There’s always an initial moment of pause when you open your eyes, awakening from a vivid dream. Suddenly you’re staring at your ceiling, when just moments before you were walking through a different dimension so intricately detailed that you were convinced it was reality. Patterns on a wall, stacks of books, ambient lighting and the people around you, were all plucked from your everyday experiences in the real world. When these dreams are imbued with scary subject matter and unsettling narratives, they seem even more vivid, and it takes a moment to ground yourself when you shoot up in the night from a pang of terror.

From the series ‘Dreams’ © Amy Luo

In photographer Amy Luo’s project Dreams, the artist reconstructs the nighttime scenarios of her subjects, capturing them with her camera. Throughout her process, Luo gathers countless details from each person’s dreams in order to make her recreations as authentic as possible. “The inspiration for the project came from a program targeting sleeping disorder, in which frequent dreamers and nightmare sufferers are trained to write down the content of their extraordinary dreams,” she explains. “They then rewrite the dreams with many different outcomes, mentally rehearsing these new trajectories daily, until they become quite ordinary.”

In Luo’s photographs, each dreamer sits in a reconstructed set created from their dream notes, and Luo is careful to get all the details right, even down to the lighting. While one image might radiate with synthetic, fluorescent light, another harnesses the comforting glow of warmer tones. The subjects are positioned within each set, staring off into their given context, often captured in stiff and static poses. Their body language tells us that something isn’t quite right—that these aren’t candid shots from moments in reality. They’re grounded in something else.

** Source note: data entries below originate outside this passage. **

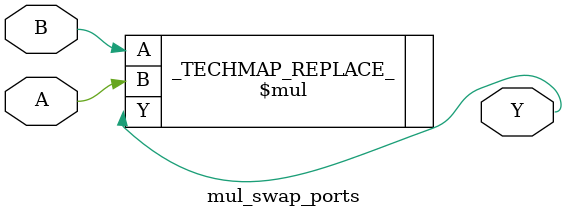
<source format=v>
(* techmap_celltype = "$mul" *)
module mul_swap_ports (A, B, Y);

parameter A_SIGNED = 0;
parameter B_SIGNED = 0;
parameter A_WIDTH = 1;
parameter B_WIDTH = 1;
parameter Y_WIDTH = 1;

input [A_WIDTH-1:0] A;
input [B_WIDTH-1:0] B;
output [Y_WIDTH-1:0] Y;

wire _TECHMAP_FAIL_ = A_WIDTH <= B_WIDTH;

\$mul #(
	.A_SIGNED(B_SIGNED),
	.B_SIGNED(A_SIGNED),
	.A_WIDTH(B_WIDTH),
	.B_WIDTH(A_WIDTH),
	.Y_WIDTH(Y_WIDTH)
) _TECHMAP_REPLACE_ (
	.A(B),
	.B(A),
	.Y(Y)
);

endmodule

</source>
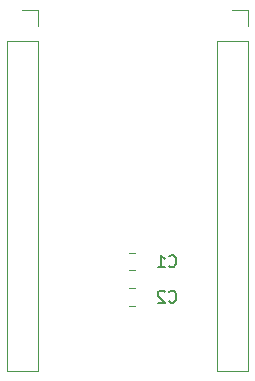
<source format=gbr>
%TF.GenerationSoftware,KiCad,Pcbnew,8.0.7*%
%TF.CreationDate,2025-02-16T23:20:21-06:00*%
%TF.ProjectId,MotorDriver,4d6f746f-7244-4726-9976-65722e6b6963,rev?*%
%TF.SameCoordinates,Original*%
%TF.FileFunction,Legend,Bot*%
%TF.FilePolarity,Positive*%
%FSLAX46Y46*%
G04 Gerber Fmt 4.6, Leading zero omitted, Abs format (unit mm)*
G04 Created by KiCad (PCBNEW 8.0.7) date 2025-02-16 23:20:21*
%MOMM*%
%LPD*%
G01*
G04 APERTURE LIST*
%ADD10C,0.150000*%
%ADD11C,0.120000*%
G04 APERTURE END LIST*
D10*
X137416666Y-95359580D02*
X137464285Y-95407200D01*
X137464285Y-95407200D02*
X137607142Y-95454819D01*
X137607142Y-95454819D02*
X137702380Y-95454819D01*
X137702380Y-95454819D02*
X137845237Y-95407200D01*
X137845237Y-95407200D02*
X137940475Y-95311961D01*
X137940475Y-95311961D02*
X137988094Y-95216723D01*
X137988094Y-95216723D02*
X138035713Y-95026247D01*
X138035713Y-95026247D02*
X138035713Y-94883390D01*
X138035713Y-94883390D02*
X137988094Y-94692914D01*
X137988094Y-94692914D02*
X137940475Y-94597676D01*
X137940475Y-94597676D02*
X137845237Y-94502438D01*
X137845237Y-94502438D02*
X137702380Y-94454819D01*
X137702380Y-94454819D02*
X137607142Y-94454819D01*
X137607142Y-94454819D02*
X137464285Y-94502438D01*
X137464285Y-94502438D02*
X137416666Y-94550057D01*
X136464285Y-95454819D02*
X137035713Y-95454819D01*
X136749999Y-95454819D02*
X136749999Y-94454819D01*
X136749999Y-94454819D02*
X136845237Y-94597676D01*
X136845237Y-94597676D02*
X136940475Y-94692914D01*
X136940475Y-94692914D02*
X137035713Y-94740533D01*
X137416666Y-98359580D02*
X137464285Y-98407200D01*
X137464285Y-98407200D02*
X137607142Y-98454819D01*
X137607142Y-98454819D02*
X137702380Y-98454819D01*
X137702380Y-98454819D02*
X137845237Y-98407200D01*
X137845237Y-98407200D02*
X137940475Y-98311961D01*
X137940475Y-98311961D02*
X137988094Y-98216723D01*
X137988094Y-98216723D02*
X138035713Y-98026247D01*
X138035713Y-98026247D02*
X138035713Y-97883390D01*
X138035713Y-97883390D02*
X137988094Y-97692914D01*
X137988094Y-97692914D02*
X137940475Y-97597676D01*
X137940475Y-97597676D02*
X137845237Y-97502438D01*
X137845237Y-97502438D02*
X137702380Y-97454819D01*
X137702380Y-97454819D02*
X137607142Y-97454819D01*
X137607142Y-97454819D02*
X137464285Y-97502438D01*
X137464285Y-97502438D02*
X137416666Y-97550057D01*
X137035713Y-97550057D02*
X136988094Y-97502438D01*
X136988094Y-97502438D02*
X136892856Y-97454819D01*
X136892856Y-97454819D02*
X136654761Y-97454819D01*
X136654761Y-97454819D02*
X136559523Y-97502438D01*
X136559523Y-97502438D02*
X136511904Y-97550057D01*
X136511904Y-97550057D02*
X136464285Y-97645295D01*
X136464285Y-97645295D02*
X136464285Y-97740533D01*
X136464285Y-97740533D02*
X136511904Y-97883390D01*
X136511904Y-97883390D02*
X137083332Y-98454819D01*
X137083332Y-98454819D02*
X136464285Y-98454819D01*
D11*
%TO.C,C1*%
X133988748Y-94265000D02*
X134511252Y-94265000D01*
X133988748Y-95735000D02*
X134511252Y-95735000D01*
%TO.C,J2*%
X123670000Y-76270000D02*
X126330000Y-76270000D01*
X123670000Y-104270000D02*
X123670000Y-76270000D01*
X123670000Y-104270000D02*
X126330000Y-104270000D01*
X125000000Y-73670000D02*
X126330000Y-73670000D01*
X126330000Y-73670000D02*
X126330000Y-75000000D01*
X126330000Y-104270000D02*
X126330000Y-76270000D01*
%TO.C,C2*%
X133988748Y-97265000D02*
X134511252Y-97265000D01*
X133988748Y-98735000D02*
X134511252Y-98735000D01*
%TO.C,J4*%
X141450000Y-76270000D02*
X144110000Y-76270000D01*
X141450000Y-104270000D02*
X141450000Y-76270000D01*
X141450000Y-104270000D02*
X144110000Y-104270000D01*
X142780000Y-73670000D02*
X144110000Y-73670000D01*
X144110000Y-73670000D02*
X144110000Y-75000000D01*
X144110000Y-104270000D02*
X144110000Y-76270000D01*
%TD*%
M02*

</source>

From the series ‘Dreams’ © Amy Luo

While each scenario is different from the next, highlighting the individuality of each subject, all of the photographs come together into a cohesive story that tells us about the greater narrative of our collective dream dimension. Reflecting on these similarities, Luo explains, “I have realized that there is perhaps nothing remarkable or exceptional in our dreams. The oddest adventures are easily predicted, and every moment really is made up of very ordinary things. There is a motif and content in dreams that resonates with all of us.”